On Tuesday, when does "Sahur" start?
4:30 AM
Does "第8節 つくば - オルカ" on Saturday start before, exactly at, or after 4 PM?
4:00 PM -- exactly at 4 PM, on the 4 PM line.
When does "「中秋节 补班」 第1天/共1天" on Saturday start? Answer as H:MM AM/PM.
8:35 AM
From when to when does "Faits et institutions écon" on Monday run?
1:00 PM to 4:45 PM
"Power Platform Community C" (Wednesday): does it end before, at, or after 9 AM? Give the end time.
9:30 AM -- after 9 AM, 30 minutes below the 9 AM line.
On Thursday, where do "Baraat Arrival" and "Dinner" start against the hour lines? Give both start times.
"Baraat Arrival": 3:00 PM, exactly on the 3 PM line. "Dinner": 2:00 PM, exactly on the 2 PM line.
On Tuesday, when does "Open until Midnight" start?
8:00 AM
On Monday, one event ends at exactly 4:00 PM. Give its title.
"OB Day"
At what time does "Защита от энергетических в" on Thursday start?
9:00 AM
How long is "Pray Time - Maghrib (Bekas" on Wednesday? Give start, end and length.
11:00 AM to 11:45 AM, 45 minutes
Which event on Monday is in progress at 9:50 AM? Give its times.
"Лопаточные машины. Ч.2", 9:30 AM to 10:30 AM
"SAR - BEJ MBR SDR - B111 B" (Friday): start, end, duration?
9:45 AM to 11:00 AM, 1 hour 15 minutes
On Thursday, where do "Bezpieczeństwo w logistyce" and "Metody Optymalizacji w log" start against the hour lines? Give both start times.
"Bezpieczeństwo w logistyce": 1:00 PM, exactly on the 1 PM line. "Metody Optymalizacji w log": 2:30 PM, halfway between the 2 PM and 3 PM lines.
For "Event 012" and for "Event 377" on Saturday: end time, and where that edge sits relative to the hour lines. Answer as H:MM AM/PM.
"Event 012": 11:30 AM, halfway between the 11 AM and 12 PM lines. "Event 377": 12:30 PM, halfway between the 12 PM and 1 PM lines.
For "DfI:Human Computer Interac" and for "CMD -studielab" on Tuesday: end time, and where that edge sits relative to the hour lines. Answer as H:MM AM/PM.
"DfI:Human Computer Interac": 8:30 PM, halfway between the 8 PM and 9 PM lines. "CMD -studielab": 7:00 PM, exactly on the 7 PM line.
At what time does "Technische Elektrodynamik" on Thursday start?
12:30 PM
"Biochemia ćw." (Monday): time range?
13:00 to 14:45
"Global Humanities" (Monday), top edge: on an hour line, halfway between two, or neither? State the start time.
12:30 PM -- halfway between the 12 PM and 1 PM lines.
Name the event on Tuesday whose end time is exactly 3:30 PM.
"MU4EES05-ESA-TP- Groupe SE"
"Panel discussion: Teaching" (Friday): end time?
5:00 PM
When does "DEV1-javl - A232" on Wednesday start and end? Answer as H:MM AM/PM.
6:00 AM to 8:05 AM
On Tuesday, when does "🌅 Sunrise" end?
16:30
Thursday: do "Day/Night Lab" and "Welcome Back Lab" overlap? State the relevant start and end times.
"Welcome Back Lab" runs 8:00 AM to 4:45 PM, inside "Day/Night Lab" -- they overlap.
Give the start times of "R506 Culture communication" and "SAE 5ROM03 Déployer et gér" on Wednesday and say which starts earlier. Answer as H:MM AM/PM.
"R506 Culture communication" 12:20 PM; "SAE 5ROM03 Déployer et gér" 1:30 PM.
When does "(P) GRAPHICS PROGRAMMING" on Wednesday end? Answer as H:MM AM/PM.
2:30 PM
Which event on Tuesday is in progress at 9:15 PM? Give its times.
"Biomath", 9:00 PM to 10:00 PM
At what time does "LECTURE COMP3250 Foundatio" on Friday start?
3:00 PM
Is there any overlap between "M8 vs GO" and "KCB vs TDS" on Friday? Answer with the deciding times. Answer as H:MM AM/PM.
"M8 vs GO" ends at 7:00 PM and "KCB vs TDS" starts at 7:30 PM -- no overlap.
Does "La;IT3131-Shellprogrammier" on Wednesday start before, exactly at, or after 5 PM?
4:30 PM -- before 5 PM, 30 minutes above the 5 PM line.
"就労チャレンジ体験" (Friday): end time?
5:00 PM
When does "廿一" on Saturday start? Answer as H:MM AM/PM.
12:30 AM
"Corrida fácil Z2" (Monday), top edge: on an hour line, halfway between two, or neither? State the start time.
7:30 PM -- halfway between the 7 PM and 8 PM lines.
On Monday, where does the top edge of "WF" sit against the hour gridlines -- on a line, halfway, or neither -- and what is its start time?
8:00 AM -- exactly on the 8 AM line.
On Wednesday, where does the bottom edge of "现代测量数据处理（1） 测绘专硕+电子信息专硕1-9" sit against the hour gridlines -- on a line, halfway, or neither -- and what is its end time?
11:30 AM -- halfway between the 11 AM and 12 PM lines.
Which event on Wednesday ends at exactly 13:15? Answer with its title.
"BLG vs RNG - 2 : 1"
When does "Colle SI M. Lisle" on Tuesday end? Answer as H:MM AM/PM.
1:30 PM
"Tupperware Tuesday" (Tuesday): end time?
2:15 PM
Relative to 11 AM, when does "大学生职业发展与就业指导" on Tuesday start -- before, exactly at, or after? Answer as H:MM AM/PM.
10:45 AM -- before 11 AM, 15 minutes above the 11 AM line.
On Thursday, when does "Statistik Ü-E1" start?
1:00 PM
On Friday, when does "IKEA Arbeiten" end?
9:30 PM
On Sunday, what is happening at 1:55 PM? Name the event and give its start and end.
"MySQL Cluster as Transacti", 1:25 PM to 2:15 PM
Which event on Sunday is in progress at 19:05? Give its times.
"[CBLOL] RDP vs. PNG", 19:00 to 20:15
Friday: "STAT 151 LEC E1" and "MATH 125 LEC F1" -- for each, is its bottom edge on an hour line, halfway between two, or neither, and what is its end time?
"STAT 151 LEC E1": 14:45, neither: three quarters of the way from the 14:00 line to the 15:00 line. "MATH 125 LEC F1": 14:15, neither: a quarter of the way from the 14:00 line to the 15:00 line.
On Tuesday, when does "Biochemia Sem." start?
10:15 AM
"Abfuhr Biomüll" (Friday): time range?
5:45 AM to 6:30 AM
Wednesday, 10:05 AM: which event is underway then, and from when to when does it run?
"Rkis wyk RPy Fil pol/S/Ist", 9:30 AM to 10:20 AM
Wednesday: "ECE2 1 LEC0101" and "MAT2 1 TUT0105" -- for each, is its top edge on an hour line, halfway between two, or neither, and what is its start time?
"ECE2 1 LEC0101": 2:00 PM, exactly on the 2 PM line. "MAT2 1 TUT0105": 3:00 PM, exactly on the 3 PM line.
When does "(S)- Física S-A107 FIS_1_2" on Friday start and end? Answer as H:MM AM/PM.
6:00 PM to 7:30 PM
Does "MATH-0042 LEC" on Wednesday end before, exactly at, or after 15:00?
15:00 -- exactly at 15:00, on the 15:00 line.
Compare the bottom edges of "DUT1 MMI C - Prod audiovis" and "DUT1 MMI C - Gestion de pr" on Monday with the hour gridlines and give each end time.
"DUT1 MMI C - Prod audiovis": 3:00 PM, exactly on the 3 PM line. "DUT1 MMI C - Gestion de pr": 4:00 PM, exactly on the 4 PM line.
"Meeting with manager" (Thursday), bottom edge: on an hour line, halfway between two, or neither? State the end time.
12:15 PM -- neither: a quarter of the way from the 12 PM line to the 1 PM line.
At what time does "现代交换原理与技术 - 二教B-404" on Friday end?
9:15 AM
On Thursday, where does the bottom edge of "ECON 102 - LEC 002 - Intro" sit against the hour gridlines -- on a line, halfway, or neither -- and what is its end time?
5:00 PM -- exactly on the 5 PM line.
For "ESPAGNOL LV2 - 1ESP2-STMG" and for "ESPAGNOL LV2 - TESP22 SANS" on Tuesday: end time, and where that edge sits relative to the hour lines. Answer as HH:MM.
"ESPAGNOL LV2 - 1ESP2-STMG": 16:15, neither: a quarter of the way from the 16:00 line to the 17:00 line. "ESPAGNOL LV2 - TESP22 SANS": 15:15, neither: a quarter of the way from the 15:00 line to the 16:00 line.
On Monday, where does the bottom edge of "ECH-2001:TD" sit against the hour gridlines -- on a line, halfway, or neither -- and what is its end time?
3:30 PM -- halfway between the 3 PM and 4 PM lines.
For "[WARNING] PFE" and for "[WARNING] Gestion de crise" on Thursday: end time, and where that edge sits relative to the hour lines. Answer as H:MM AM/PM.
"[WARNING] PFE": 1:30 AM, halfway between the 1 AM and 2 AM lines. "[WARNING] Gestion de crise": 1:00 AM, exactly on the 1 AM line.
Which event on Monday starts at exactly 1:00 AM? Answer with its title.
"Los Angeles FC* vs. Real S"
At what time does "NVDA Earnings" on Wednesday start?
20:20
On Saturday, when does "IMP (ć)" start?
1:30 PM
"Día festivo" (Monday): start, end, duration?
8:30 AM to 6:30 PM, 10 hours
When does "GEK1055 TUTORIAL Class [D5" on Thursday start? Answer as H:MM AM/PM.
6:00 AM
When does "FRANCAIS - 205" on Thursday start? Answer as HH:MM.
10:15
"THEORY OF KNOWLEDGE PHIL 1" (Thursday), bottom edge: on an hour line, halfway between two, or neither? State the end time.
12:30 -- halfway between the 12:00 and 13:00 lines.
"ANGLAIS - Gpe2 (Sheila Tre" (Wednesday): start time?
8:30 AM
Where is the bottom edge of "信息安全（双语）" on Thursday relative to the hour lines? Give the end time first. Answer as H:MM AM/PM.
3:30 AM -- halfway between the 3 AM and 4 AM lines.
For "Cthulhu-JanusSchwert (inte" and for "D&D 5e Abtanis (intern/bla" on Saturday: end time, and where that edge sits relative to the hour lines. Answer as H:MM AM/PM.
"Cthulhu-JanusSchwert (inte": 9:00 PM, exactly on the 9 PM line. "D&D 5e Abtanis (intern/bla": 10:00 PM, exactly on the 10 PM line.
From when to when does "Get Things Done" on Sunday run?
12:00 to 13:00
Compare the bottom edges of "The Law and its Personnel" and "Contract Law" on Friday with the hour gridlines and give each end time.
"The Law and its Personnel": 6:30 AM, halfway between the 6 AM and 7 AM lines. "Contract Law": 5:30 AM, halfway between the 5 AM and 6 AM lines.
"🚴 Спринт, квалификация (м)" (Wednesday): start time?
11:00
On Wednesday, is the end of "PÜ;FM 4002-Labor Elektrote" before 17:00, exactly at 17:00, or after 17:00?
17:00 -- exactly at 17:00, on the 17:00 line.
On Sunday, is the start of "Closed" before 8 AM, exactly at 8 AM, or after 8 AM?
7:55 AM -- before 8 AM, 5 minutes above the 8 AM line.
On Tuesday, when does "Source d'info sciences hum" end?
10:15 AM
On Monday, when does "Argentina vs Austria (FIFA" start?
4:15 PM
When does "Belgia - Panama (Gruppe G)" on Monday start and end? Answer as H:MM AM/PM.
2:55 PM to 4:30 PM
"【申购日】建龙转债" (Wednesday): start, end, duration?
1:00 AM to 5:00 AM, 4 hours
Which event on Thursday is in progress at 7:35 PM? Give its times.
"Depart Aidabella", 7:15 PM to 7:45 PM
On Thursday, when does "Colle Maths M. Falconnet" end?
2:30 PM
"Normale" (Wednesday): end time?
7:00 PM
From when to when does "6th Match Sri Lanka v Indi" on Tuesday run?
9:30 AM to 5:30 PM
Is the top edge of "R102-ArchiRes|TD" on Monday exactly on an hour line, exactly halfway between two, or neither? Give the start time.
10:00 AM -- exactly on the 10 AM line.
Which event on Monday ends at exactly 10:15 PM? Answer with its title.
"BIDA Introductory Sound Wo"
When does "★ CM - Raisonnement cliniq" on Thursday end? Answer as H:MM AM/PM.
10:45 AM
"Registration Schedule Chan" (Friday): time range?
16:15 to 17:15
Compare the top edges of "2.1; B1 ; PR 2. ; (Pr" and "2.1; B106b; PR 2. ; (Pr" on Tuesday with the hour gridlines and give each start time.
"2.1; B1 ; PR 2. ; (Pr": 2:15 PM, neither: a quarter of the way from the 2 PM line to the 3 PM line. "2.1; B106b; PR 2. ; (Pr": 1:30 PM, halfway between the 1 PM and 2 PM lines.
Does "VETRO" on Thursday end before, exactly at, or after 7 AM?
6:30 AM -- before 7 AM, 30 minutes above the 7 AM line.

Your task: Reproduce the lines verbatim, beginning with the first line of the list and stopping after the line that contains "9:45 AM to 11:00 AM, 1 hour 15 minutes".

Solution to this exercise:
On Tuesday, when does "Sahur" start?
4:30 AM
Does "第8節 つくば - オルカ" on Saturday start before, exactly at, or after 4 PM?
4:00 PM -- exactly at 4 PM, on the 4 PM line.
When does "「中秋节 补班」 第1天/共1天" on Saturday start? Answer as H:MM AM/PM.
8:35 AM
From when to when does "Faits et institutions écon" on Monday run?
1:00 PM to 4:45 PM
"Power Platform Community C" (Wednesday): does it end before, at, or after 9 AM? Give the end time.
9:30 AM -- after 9 AM, 30 minutes below the 9 AM line.
On Thursday, where do "Baraat Arrival" and "Dinner" start against the hour lines? Give both start times.
"Baraat Arrival": 3:00 PM, exactly on the 3 PM line. "Dinner": 2:00 PM, exactly on the 2 PM line.
On Tuesday, when does "Open until Midnight" start?
8:00 AM
On Monday, one event ends at exactly 4:00 PM. Give its title.
"OB Day"
At what time does "Защита от энергетических в" on Thursday start?
9:00 AM
How long is "Pray Time - Maghrib (Bekas" on Wednesday? Give start, end and length.
11:00 AM to 11:45 AM, 45 minutes
Which event on Monday is in progress at 9:50 AM? Give its times.
"Лопаточные машины. Ч.2", 9:30 AM to 10:30 AM
"SAR - BEJ MBR SDR - B111 B" (Friday): start, end, duration?
9:45 AM to 11:00 AM, 1 hour 15 minutes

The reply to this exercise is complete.